The SNACK program also focuses on teaching students to make healthier food choices. Following the 15-minute circuit, the TCNJ students led them through a nutrition lesson before playing a relay race-type game. Armed with cards that had pictures of different foods on the front and the exercise required to burn off the calories on the back, the teams raced to drop them in the appropriate bucket: healthy, not healthy and in-between.

The biggest challenge to implementing long-term change, they said, is the fact that they only have 40 minutes, twice a week -- and they were only given a second day because of the grant.

"My dream is every day," Faigenbaum said, pointing out recent studies that show that physical activity has positive effects on academic performance. "If phys ed class is engaging and challenging, it turns on their brain."

SNACK is an 8-week program bookended by two weeks of pre- and post-testing, and even in that short time, the teachers and TCNJ students have seen noticeable improvements. Each week, they tweak the stations to make them slightly more challenging.

"Things are becoming much easier because they're getting stronger," Studley said. "And they're learning something. It's hard to learn something one day and implement it in your life, but when it's repetitious, then it becomes easy."

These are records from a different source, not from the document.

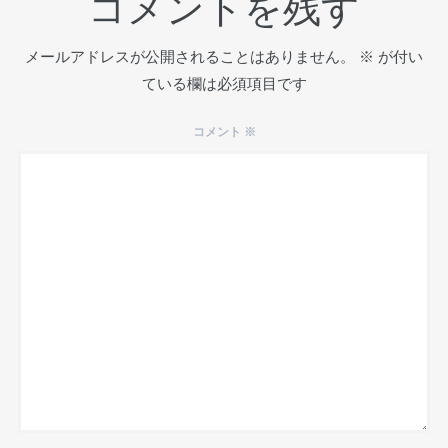
コメントを残す
メールアドレスが公開されることはありません。
※
が付い
ている欄は必須項目です
コメント
※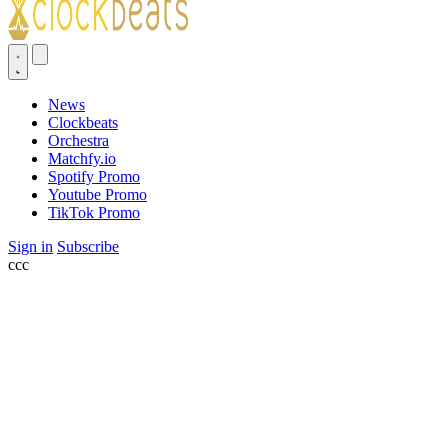
News
Clockbeats
Orchestra
Matchfy.io
Spotify Promo
Youtube Promo
TikTok Promo
Sign in
Subscribe
ссс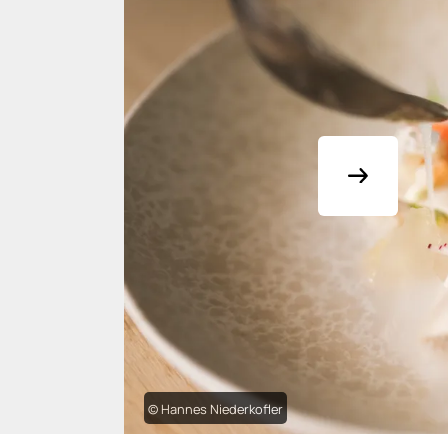
© Hannes Niederkofler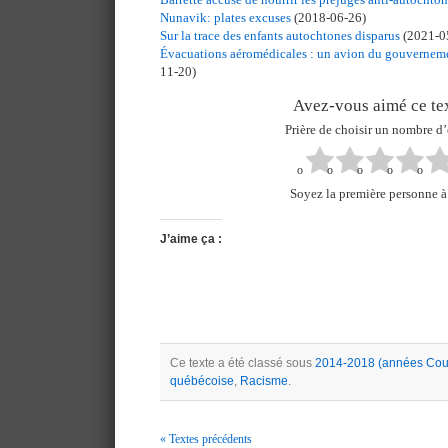
Nunavik: plates excuses
(2018-06-26)
Sur la trace des enfants autochtones disparus
(2021-0
Évacuations aéromédicales : un avion du gouverneme
11-20)
Avez-vous aimé ce tex
Prière de choisir un nombre d’
Soyez la première personne à 
J’aime ça :
Ce texte a été classé sous
2014-2018 (années Coui
québécoise
,
Racisme
.
« Textes précédents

The students' before and after results will be compared to those of a control group -- another second-grade class that has traditional physical education.

"The real question is are they more active?" Faigenbaum said. "Do they perform better in a classroom? Are they going to go home and say, 'Mom, I want fruits and vegetables.' That's the hope and that's the dream for us to continue this."

Moving forward, Studley said he would continue to incorporate the circuit across the different grade levels and find ways to get parents more involved.

"If we're only given once a week with the kids, the responsibility is going to fall on the parents to keep the kids in shape and have them enjoy exercise," he said.

The program also lets the TCNJ students apply what they learn in the classroom.

"Students learn theory in class, but it's another thing to test 25 children and 20 can't even do one push-up and the five that can, the form isn't that good," Faigenbaum said. "But on a positive note, they are seeing what can happen when you go in with targeted intervention."

TCNJ junior Jessica Waldeck, 21, a health and physical education major, said she loves the idea that they can teach strength training to kids as young as 7 years old.

"We're creating young athletes and even if they don't play a sport, they're still going to be able to move like athletes," she said. "I didn't learn all this stuff until I was in high school and the fact that we're teaching them now, it's something that they can carry with them and build off of."